Analyzing Large Graphs with QuasiStableColors.jl
07-27, 10:30–11:00 (US/Eastern), 32-123

Graphs (aka networks) are a key part of the data science pipeline at many organizations. However, scalability is the most frequently reported limitation by graph analysts. I introduce QuasiStableColors.jl, a Julia library for approximate graph analysis. On tasks such as ranking node importance (centrality) it enables an over 10x speedup while introducing less than 5% error. In this talk, I will demonstrate how to use this novel graph compression for your own workloads.

In this talk I will give an overview of the new Julia package QuasiStableColors.jl. This package allows for accelerating graph analytics by compressing the underlying data. This results in big gains for supported tasks, like computing centrality or maximum-flow. Our approximation allows a speedup of >10x on a variety of real-life benchmark graphs while introducing a negligible relative error, often less than 5%.

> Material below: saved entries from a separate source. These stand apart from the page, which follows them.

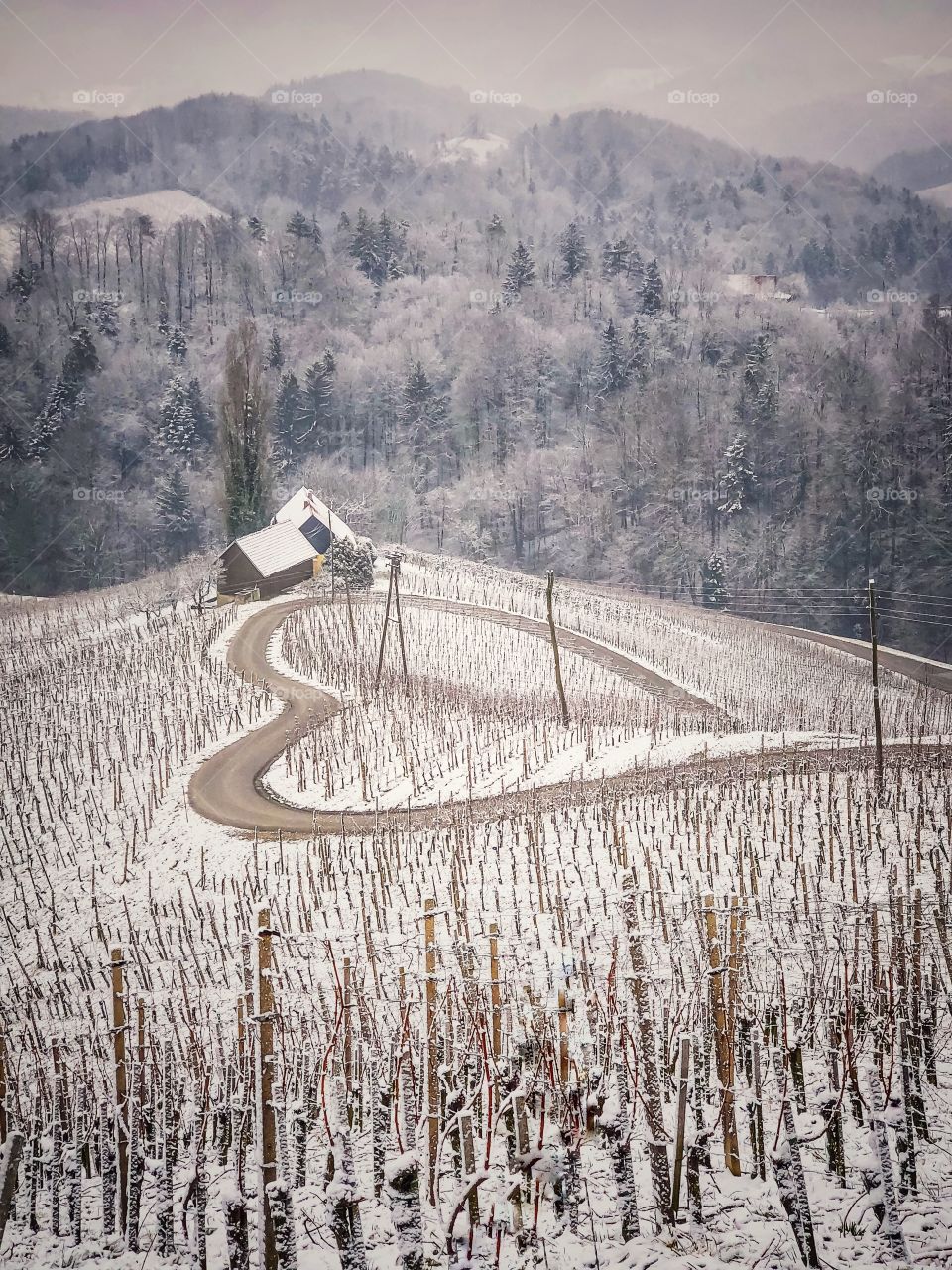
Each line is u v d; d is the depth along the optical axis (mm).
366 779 45438
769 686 75000
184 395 171625
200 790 47125
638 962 14281
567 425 184250
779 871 28453
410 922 29062
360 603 86625
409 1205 11109
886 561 140250
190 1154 16984
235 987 26875
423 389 180250
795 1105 15930
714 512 156750
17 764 50688
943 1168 14453
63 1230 16016
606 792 39188
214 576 102438
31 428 167750
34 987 29797
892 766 38000
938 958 20875
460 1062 16719
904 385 157625
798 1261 12500
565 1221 13602
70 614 99188
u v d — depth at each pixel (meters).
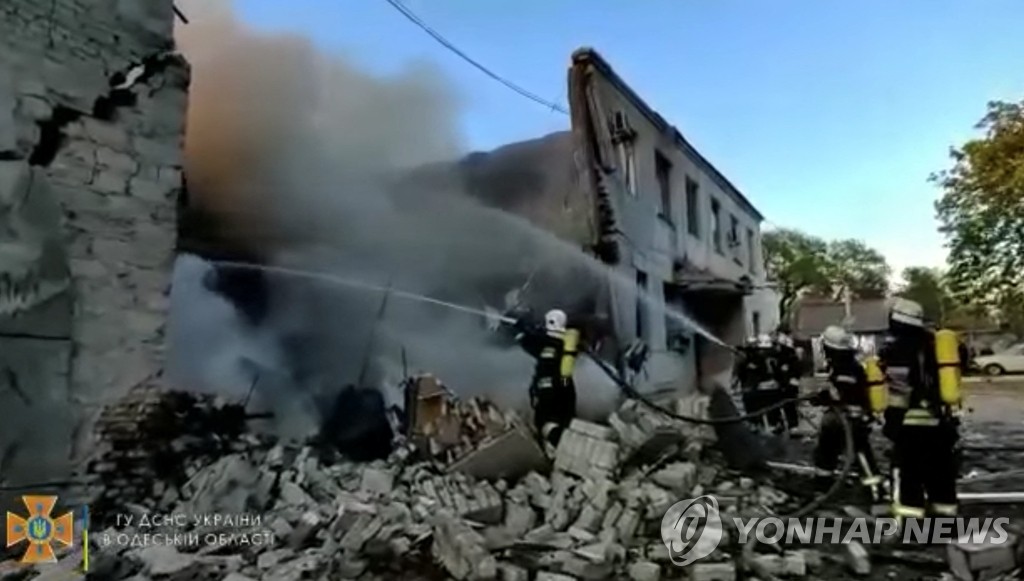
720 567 4.00
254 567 3.79
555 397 6.71
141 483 4.75
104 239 4.67
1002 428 11.05
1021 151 18.12
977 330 31.75
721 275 18.05
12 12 4.22
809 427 10.88
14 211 4.14
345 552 3.87
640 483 5.68
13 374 4.06
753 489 6.35
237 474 4.88
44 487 4.16
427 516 4.39
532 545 4.48
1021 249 19.69
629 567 4.16
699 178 16.81
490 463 5.63
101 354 4.58
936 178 20.62
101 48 4.75
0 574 3.63
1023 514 5.46
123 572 3.67
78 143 4.57
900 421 5.25
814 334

The compression scheme is a novel one recently introduced in the database research community. It will be presented at the Very Large Databases 2023 conference under the title "Quasi-stable Coloring for Graph Compression: Approximating Max-Flow, Linear Programs, and Centrality" by Moe Kayali and Dan Suciu. paper link This package is the reference implementation.

I will focus on the practical usage of this library for data scientists rather than the theoretical aspects of the research work. By the end of the talk the audience will have understood the basics of this compression method and have the knowledge to start using it for their own graph analysis applications.

This package follows software development best practices, with thorough documentation, a tutorial, tests, and CI/CD. I intend to maintain this package into the future. I will also briefly discuss how using Julia and following these practices helped in achieving my research goals.

This material is based upon work supported by the National Science Foundation under Grant No. NSF-BSF 2109922 and NSF IIS 1907997.

I'm a PhD student in the database group at the University of Washington, Seattle. I work on discovering new techniques to accelerate data management and make its results more trustworthy.